I would estimate the almost 99% of conference chairs come from the organisation running the conference. And a similar number have never had any training in conference moderation! Just because, for example, she is CEO, doesn’t mean they will be a good Chairman. There’s so much more to chairing a conference than people realise.
Using a profesional moderator at your conference
I often describe the chairman as the “quarterback”, making sure everyone is running in the right direction at the right time. Here’s a link to my ideal chairman’s brief. A chairman should know when to speed things up, and when to slow things down. They should know when to open the session to questions, or to lead with one of their own. All too often a bad Chairman ruins a good conference. You have been there right? Well, one way to avoid most of these issues is to have a professional chairman / moderator / quarterback!
This could be a BIG step for your organisation. So, if you don’t have as good a GD as I had, then perhaps it would be a good idea to take a small step towards professional moderation. If you have a three day congress, how about just starting the moderator on one day? Or maybe you have awards or prizes, how about starting there? Or maybe, you have streams and one could be given over to the professionals. Taking this staged approach would allow the conference team time and space to measure the success of the sessions against the ones chaired by your usual suspects.
What does a professional bring to the top table?
Well, probably the first thing to say is that they are unlikely to sit at a top table. A professional moderator knows that part of their role is to be a bridge between the audience and the speakers. An old school style chairman I had once told me that he saw his role as being “the barrier between speakers and audience” Sitting high on the stage, dictating the day certainly, looks like a barrier. A moderator will walk the floor as often as she sits on the stage.

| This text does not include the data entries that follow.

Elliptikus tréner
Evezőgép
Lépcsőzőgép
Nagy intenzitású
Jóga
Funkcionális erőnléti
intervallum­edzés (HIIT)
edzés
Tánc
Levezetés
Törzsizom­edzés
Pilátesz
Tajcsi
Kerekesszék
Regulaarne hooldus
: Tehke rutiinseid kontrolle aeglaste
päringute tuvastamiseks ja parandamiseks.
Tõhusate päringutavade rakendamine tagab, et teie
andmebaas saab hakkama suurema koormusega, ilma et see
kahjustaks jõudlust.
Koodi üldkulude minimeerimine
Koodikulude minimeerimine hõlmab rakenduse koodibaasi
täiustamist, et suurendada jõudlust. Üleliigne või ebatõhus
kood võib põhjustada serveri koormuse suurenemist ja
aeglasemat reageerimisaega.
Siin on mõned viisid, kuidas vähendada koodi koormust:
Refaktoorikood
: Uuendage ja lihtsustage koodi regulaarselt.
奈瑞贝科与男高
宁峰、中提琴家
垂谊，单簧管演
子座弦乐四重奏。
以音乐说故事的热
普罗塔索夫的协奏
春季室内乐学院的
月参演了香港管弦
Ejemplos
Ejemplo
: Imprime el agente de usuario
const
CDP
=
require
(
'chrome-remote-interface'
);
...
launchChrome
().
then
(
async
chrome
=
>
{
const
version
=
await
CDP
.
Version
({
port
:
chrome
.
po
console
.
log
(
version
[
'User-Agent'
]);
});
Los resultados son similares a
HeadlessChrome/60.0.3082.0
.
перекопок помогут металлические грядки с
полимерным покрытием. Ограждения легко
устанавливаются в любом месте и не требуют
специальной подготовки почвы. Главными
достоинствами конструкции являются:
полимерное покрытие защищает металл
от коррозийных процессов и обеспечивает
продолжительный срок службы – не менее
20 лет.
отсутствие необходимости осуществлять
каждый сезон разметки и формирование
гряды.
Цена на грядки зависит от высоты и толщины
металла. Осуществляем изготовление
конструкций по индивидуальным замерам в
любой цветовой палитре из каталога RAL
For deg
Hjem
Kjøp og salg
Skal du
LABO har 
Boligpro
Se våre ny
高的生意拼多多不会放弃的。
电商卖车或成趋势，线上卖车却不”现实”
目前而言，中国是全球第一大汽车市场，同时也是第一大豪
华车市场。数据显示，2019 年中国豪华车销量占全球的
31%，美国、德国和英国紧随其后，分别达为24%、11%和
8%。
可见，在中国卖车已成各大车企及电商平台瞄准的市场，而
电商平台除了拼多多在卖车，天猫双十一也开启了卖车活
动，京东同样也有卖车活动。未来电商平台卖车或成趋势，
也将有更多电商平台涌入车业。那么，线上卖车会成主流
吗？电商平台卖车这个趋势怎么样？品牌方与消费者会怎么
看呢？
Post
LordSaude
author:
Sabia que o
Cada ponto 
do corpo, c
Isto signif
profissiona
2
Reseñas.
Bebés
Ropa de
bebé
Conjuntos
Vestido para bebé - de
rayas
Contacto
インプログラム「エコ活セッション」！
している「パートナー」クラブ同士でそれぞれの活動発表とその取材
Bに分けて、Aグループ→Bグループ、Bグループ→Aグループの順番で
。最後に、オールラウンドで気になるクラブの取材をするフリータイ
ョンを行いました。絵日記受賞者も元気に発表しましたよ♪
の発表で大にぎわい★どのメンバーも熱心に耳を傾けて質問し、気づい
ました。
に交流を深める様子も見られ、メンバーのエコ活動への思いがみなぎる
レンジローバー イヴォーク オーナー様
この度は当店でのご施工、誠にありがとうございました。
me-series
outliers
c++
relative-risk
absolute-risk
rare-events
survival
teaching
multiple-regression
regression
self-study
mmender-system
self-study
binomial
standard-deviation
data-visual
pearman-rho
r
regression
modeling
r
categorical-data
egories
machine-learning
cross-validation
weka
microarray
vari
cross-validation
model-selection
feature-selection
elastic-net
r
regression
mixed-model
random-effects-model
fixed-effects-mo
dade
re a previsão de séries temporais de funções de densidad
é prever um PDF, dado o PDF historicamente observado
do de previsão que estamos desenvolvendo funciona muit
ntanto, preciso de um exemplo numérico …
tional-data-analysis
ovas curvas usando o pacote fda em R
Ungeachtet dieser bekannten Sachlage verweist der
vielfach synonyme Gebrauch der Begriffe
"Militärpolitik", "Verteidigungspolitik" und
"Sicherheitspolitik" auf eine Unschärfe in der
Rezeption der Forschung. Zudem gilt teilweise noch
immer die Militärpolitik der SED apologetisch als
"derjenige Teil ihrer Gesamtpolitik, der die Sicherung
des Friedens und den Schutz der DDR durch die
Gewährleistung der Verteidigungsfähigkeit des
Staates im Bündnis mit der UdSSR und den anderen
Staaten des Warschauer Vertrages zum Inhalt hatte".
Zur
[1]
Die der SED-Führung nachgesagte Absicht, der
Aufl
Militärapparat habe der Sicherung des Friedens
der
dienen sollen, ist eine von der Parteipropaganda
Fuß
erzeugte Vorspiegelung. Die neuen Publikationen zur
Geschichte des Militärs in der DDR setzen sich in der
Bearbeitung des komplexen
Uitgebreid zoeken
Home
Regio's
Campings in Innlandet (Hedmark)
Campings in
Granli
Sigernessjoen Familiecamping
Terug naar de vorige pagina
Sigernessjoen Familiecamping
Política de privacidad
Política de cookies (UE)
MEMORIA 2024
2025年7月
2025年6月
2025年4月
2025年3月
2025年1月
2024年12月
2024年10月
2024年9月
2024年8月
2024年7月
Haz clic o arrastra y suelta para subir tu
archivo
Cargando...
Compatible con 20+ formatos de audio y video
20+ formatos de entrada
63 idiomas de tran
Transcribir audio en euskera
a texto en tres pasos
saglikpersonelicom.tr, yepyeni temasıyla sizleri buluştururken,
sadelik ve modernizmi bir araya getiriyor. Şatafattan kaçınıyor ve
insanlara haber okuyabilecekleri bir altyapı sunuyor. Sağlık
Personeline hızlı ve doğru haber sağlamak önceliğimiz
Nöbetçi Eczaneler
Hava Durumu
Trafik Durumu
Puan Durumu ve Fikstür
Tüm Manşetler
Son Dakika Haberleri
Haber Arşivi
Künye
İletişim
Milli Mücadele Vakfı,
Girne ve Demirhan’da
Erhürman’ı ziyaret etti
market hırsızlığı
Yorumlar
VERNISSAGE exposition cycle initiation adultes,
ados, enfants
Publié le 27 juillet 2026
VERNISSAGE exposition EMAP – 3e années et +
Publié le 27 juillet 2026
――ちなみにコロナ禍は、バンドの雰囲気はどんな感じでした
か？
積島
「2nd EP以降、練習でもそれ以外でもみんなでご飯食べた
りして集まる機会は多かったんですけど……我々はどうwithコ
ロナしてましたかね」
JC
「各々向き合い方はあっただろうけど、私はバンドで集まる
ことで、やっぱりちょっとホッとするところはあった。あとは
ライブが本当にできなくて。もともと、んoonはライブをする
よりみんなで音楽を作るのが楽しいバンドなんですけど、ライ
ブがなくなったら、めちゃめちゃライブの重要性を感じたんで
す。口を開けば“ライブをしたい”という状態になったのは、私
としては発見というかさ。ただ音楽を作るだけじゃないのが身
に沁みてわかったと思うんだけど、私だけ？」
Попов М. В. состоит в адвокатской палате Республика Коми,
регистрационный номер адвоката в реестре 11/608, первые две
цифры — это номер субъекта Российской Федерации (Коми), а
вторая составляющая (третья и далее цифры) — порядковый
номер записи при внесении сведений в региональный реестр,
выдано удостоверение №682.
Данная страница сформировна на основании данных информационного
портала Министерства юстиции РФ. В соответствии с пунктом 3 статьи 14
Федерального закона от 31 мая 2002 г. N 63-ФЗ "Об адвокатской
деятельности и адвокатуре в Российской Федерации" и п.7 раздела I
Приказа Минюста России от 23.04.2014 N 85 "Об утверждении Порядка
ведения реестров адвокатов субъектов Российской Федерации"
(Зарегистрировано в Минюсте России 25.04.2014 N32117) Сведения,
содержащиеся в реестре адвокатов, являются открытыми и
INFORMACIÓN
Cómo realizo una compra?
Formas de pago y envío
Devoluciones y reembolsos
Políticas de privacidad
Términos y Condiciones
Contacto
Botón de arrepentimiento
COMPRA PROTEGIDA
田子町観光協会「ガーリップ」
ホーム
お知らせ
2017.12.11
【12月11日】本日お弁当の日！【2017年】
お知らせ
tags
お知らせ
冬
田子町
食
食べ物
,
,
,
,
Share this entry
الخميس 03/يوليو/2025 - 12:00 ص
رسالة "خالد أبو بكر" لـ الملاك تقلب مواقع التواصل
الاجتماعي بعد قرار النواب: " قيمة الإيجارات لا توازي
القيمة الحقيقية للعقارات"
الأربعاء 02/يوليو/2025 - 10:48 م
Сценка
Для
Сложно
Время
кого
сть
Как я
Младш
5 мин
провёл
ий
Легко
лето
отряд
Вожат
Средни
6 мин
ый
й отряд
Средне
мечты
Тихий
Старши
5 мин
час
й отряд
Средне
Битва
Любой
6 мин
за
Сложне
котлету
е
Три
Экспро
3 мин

A professional moderator knows how to get the best out of ANY audience. A good professional moderator will be well versed in supporting the core objectives of your conference especially if they are, amplification, engagement and interaction. Good moderation would naturally lead to more engagement from those who often contribute, but one key benefit of the experienced moderator, is their ability to engage and interact with those members of the audience who often stay disengaged and uninvolved. A professional moderator can return their fee ten times over.